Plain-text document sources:
_ _ _ _ _

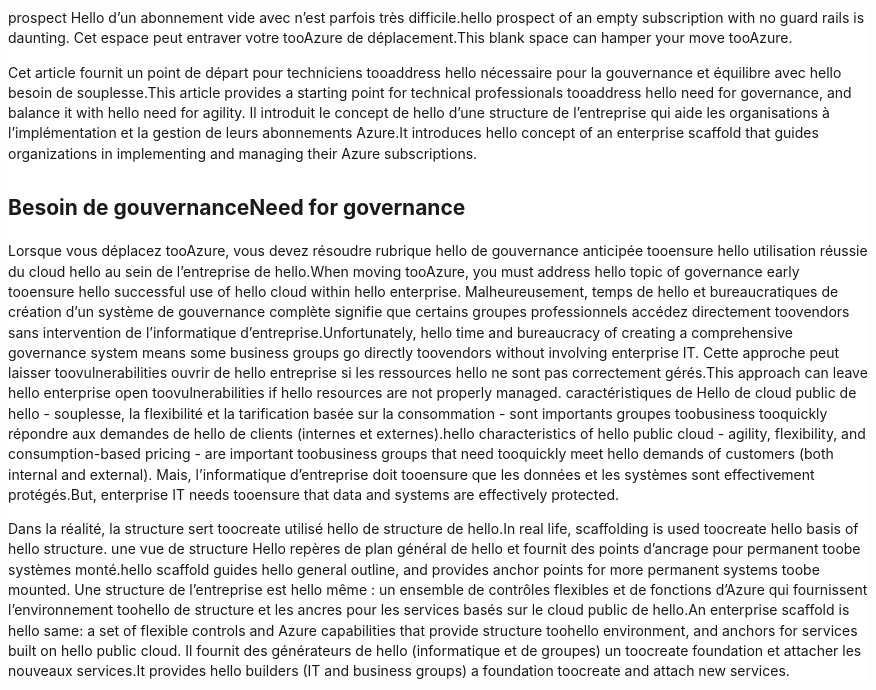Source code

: <span data-ttu-id="e9c11-112">prospect Hello d’un abonnement vide avec n’est parfois très difficile.</span><span class="sxs-lookup"><span data-stu-id="e9c11-112">hello prospect of an empty subscription with no guard rails is daunting.</span></span> <span data-ttu-id="e9c11-113">Cet espace peut entraver votre tooAzure de déplacement.</span><span class="sxs-lookup"><span data-stu-id="e9c11-113">This blank space can hamper your move tooAzure.</span></span>

<span data-ttu-id="e9c11-114">Cet article fournit un point de départ pour techniciens tooaddress hello nécessaire pour la gouvernance et équilibre avec hello besoin de souplesse.</span><span class="sxs-lookup"><span data-stu-id="e9c11-114">This article provides a starting point for technical professionals tooaddress hello need for governance, and balance it with hello need for agility.</span></span> <span data-ttu-id="e9c11-115">Il introduit le concept de hello d’une structure de l’entreprise qui aide les organisations à l’implémentation et la gestion de leurs abonnements Azure.</span><span class="sxs-lookup"><span data-stu-id="e9c11-115">It introduces hello concept of an enterprise scaffold that guides organizations in implementing and managing their Azure subscriptions.</span></span> 

## <a name="need-for-governance"></a><span data-ttu-id="e9c11-116">Besoin de gouvernance</span><span class="sxs-lookup"><span data-stu-id="e9c11-116">Need for governance</span></span>
<span data-ttu-id="e9c11-117">Lorsque vous déplacez tooAzure, vous devez résoudre rubrique hello de gouvernance anticipée tooensure hello utilisation réussie du cloud hello au sein de l’entreprise de hello.</span><span class="sxs-lookup"><span data-stu-id="e9c11-117">When moving tooAzure, you must address hello topic of governance early tooensure hello successful use of hello cloud within hello enterprise.</span></span> <span data-ttu-id="e9c11-118">Malheureusement, temps de hello et bureaucratiques de création d’un système de gouvernance complète signifie que certains groupes professionnels accédez directement toovendors sans intervention de l’informatique d’entreprise.</span><span class="sxs-lookup"><span data-stu-id="e9c11-118">Unfortunately, hello time and bureaucracy of creating a comprehensive governance system means some business groups go directly toovendors without involving enterprise IT.</span></span> <span data-ttu-id="e9c11-119">Cette approche peut laisser toovulnerabilities ouvrir de hello entreprise si les ressources hello ne sont pas correctement gérés.</span><span class="sxs-lookup"><span data-stu-id="e9c11-119">This approach can leave hello enterprise open toovulnerabilities if hello resources are not properly managed.</span></span> <span data-ttu-id="e9c11-120">caractéristiques de Hello de cloud public de hello - souplesse, la flexibilité et la tarification basée sur la consommation - sont importants groupes toobusiness tooquickly répondre aux demandes de hello de clients (internes et externes).</span><span class="sxs-lookup"><span data-stu-id="e9c11-120">hello characteristics of hello public cloud - agility, flexibility, and consumption-based pricing - are important toobusiness groups that need tooquickly meet hello demands of customers (both internal and external).</span></span> <span data-ttu-id="e9c11-121">Mais, l’informatique d’entreprise doit tooensure que les données et les systèmes sont effectivement protégés.</span><span class="sxs-lookup"><span data-stu-id="e9c11-121">But, enterprise IT needs tooensure that data and systems are effectively protected.</span></span>

<span data-ttu-id="e9c11-122">Dans la réalité, la structure sert toocreate utilisé hello de structure de hello.</span><span class="sxs-lookup"><span data-stu-id="e9c11-122">In real life, scaffolding is used toocreate hello basis of hello structure.</span></span> <span data-ttu-id="e9c11-123">une vue de structure Hello repères de plan général de hello et fournit des points d’ancrage pour permanent toobe systèmes monté.</span><span class="sxs-lookup"><span data-stu-id="e9c11-123">hello scaffold guides hello general outline, and provides anchor points for more permanent systems toobe mounted.</span></span> <span data-ttu-id="e9c11-124">Une structure de l’entreprise est hello même : un ensemble de contrôles flexibles et de fonctions d’Azure qui fournissent l’environnement toohello de structure et les ancres pour les services basés sur le cloud public de hello.</span><span class="sxs-lookup"><span data-stu-id="e9c11-124">An enterprise scaffold is hello same: a set of flexible controls and Azure capabilities that provide structure toohello environment, and anchors for services built on hello public cloud.</span></span> <span data-ttu-id="e9c11-125">Il fournit des générateurs de hello (informatique et de groupes) un toocreate foundation et attacher les nouveaux services.</span><span class="sxs-lookup"><span data-stu-id="e9c11-125">It provides hello builders (IT and business groups) a foundation toocreate and attach new services.</span></span>
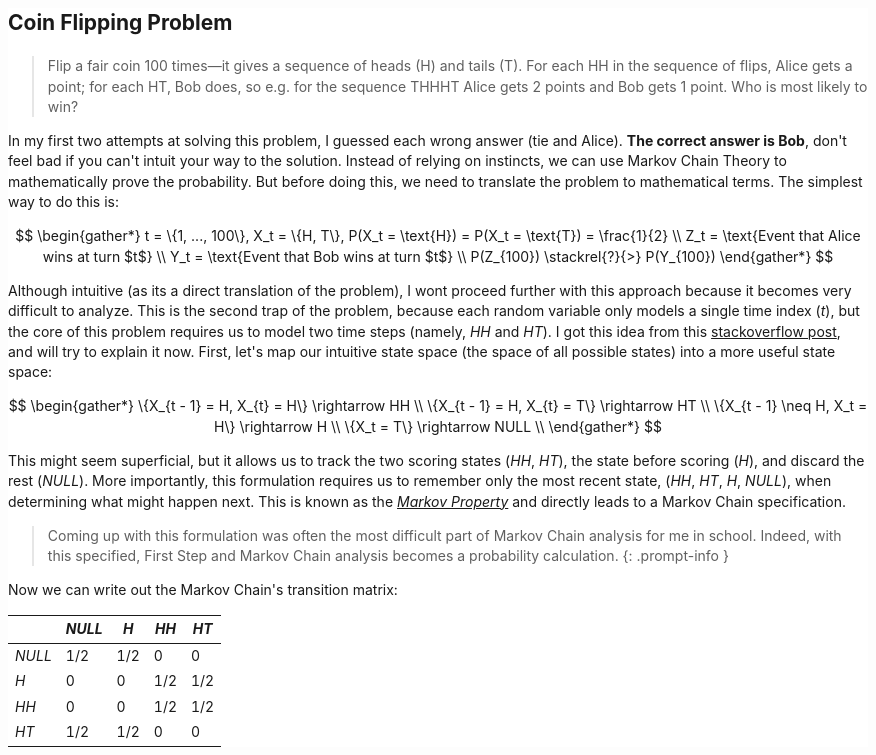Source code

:## Coin Flipping Problem
> Flip a fair coin 100 times—it gives a sequence of heads (H) and tails (T). For each HH in the sequence of flips, Alice gets a point; for each HT, Bob does, so e.g. for the sequence THHHT Alice gets 2 points and Bob gets 1 point. Who is most likely to win?

In my first two attempts at solving this problem, I guessed each wrong answer (tie and Alice). **The correct answer is Bob**, don't feel bad if you can't intuit your way to the solution. Instead of relying on instincts, we can use Markov Chain Theory to mathematically prove the probability. But before doing this, we need to translate the problem to mathematical terms. The simplest way to do this is:

$$
\begin{gather*}
t = \{1, ..., 100\}, X_t = \{H, T\}, P(X_t = \text{H}) = P(X_t = \text{T}) = \frac{1}{2} \\
Z_t = \text{Event that Alice wins at turn $t$} \\
Y_t = \text{Event that Bob wins at turn $t$} \\
P(Z_{100}) \stackrel{?}{>} P(Y_{100})
\end{gather*}
$$

Although intuitive (as its a direct translation of the problem), I wont proceed further with this approach because it becomes very difficult to analyze. This is the second trap of the problem, because each random variable only models a single time index ($t$), but the core of this problem requires us to model two time steps (namely, $HH$ and $HT$). I got this idea from this [stackoverflow post](https://stats.stackexchange.com/questions/643092/coin-flip-game-hh-vs-ht-in-a-sequence-of-flips), and will try to explain it now. First, let's map our intuitive state space (the space of all possible states) into a more useful state space:

$$
\begin{gather*}
\{X_{t - 1} = H, X_{t} = H\} \rightarrow HH \\ 
\{X_{t - 1} = H, X_{t} = T\} \rightarrow HT \\
\{X_{t - 1} \neq H, X_t = H\} \rightarrow H \\
\{X_t = T\} \rightarrow NULL \\
\end{gather*}
$$

This might seem superficial, but it allows us to track the two scoring states ($HH$, $HT$), the state before scoring ($H$), and discard the rest ($NULL$). More importantly, this formulation requires us to remember only the most recent state, ($HH$, $HT$, $H$, $NULL$), when determining what might happen next. This is known as the [*Markov Property*](https://en.wikipedia.org/wiki/Markov_property) and directly leads to a Markov Chain specification.

> Coming up with this formulation was often the most difficult part of Markov Chain analysis for me in school. Indeed, with this specified, First Step and Markov Chain analysis becomes a probability calculation.
{: .prompt-info }

Now we can write out the Markov Chain's transition matrix:

|      | $NULL$  | $H$ | $HH$ | $HT$ |
| -----| ----- |---|----|----|
| $NULL$ | 1/2   |1/2| 0   | 0 |
| $H$    | 0     |0  | 1/2 |1/2|
| $HH$   | 0     |0  | 1/2 |1/2|
| $HT$   | 1/2   |1/2|  0  |  0|
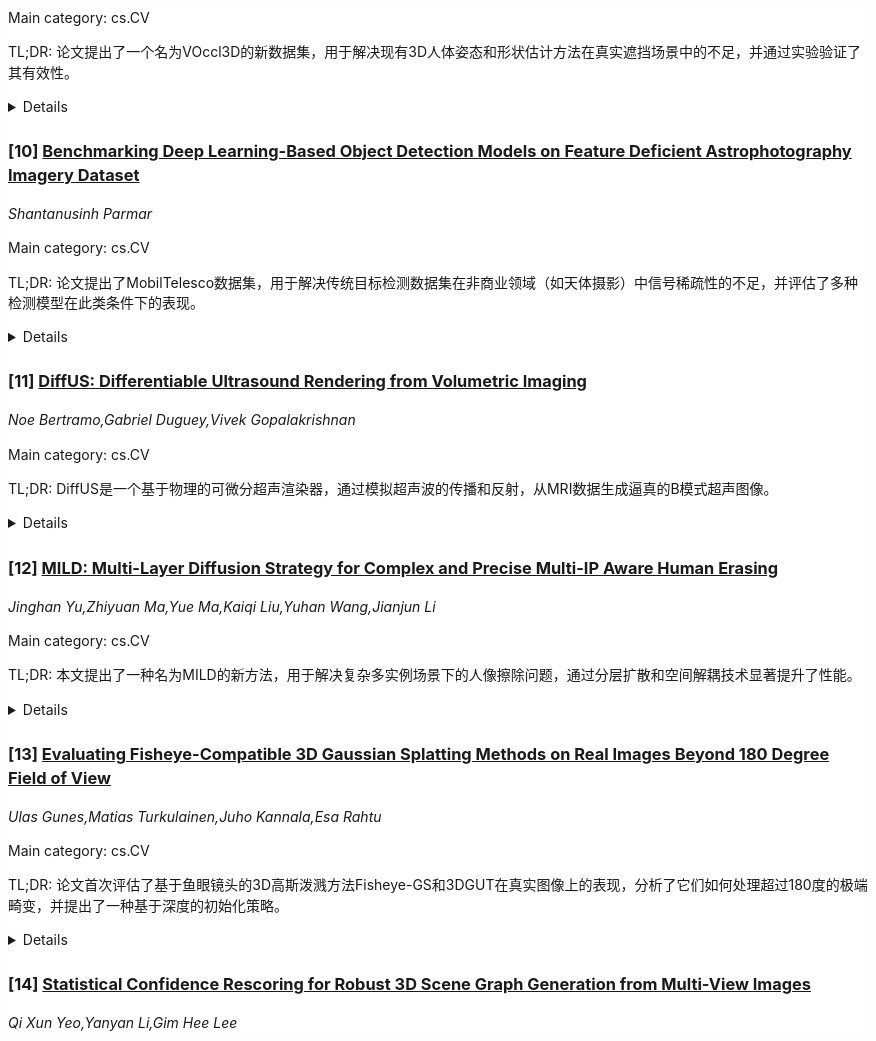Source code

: Main category: cs.CV

TL;DR: 论文提出了一个名为VOccl3D的新数据集，用于解决现有3D人体姿态和形状估计方法在真实遮挡场景中的不足，并通过实验验证了其有效性。


<details><summary>Details</summary></details>


### [10] [Benchmarking Deep Learning-Based Object Detection Models on Feature Deficient Astrophotography Imagery Dataset](https://arxiv.org/abs/2508.06537)
*Shantanusinh Parmar*

Main category: cs.CV

TL;DR: 论文提出了MobilTelesco数据集，用于解决传统目标检测数据集在非商业领域（如天体摄影）中信号稀疏性的不足，并评估了多种检测模型在此类条件下的表现。


<details><summary>Details</summary></details>


### [11] [DiffUS: Differentiable Ultrasound Rendering from Volumetric Imaging](https://arxiv.org/abs/2508.06768)
*Noe Bertramo,Gabriel Duguey,Vivek Gopalakrishnan*

Main category: cs.CV

TL;DR: DiffUS是一个基于物理的可微分超声渲染器，通过模拟超声波的传播和反射，从MRI数据生成逼真的B模式超声图像。


<details><summary>Details</summary></details>


### [12] [MILD: Multi-Layer Diffusion Strategy for Complex and Precise Multi-IP Aware Human Erasing](https://arxiv.org/abs/2508.06543)
*Jinghan Yu,Zhiyuan Ma,Yue Ma,Kaiqi Liu,Yuhan Wang,Jianjun Li*

Main category: cs.CV

TL;DR: 本文提出了一种名为MILD的新方法，用于解决复杂多实例场景下的人像擦除问题，通过分层扩散和空间解耦技术显著提升了性能。


<details><summary>Details</summary></details>


### [13] [Evaluating Fisheye-Compatible 3D Gaussian Splatting Methods on Real Images Beyond 180 Degree Field of View](https://arxiv.org/abs/2508.06968)
*Ulas Gunes,Matias Turkulainen,Juho Kannala,Esa Rahtu*

Main category: cs.CV

TL;DR: 论文首次评估了基于鱼眼镜头的3D高斯泼溅方法Fisheye-GS和3DGUT在真实图像上的表现，分析了它们如何处理超过180度的极端畸变，并提出了一种基于深度的初始化策略。


<details><summary>Details</summary></details>


### [14] [Statistical Confidence Rescoring for Robust 3D Scene Graph Generation from Multi-View Images](https://arxiv.org/abs/2508.06546)
*Qi Xun Yeo,Yanyan Li,Gim Hee Lee*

_ _ _ _ _

Task goal:
Your answer should consist of copies of the lines above that include the string "becomes".

Response for this exercise:
Although intuitive (as its a direct translation of the problem), I wont proceed further with this approach because it becomes very difficult to analyze. This is the second trap of the problem, because each random variable only models a single time index ($t$), but the core of this problem requires us to model two time steps (namely, $HH$ and $HT$). I got this idea from this [stackoverflow post](https://stats.stackexchange.com/questions/643092/coin-flip-game-hh-vs-ht-in-a-sequence-of-flips), and will try to explain it now. First, let's map our intuitive state space (the space of all possible states) into a more useful state space:
> Coming up with this formulation was often the most difficult part of Markov Chain analysis for me in school. Indeed, with this specified, First Step and Markov Chain analysis becomes a probability calculation.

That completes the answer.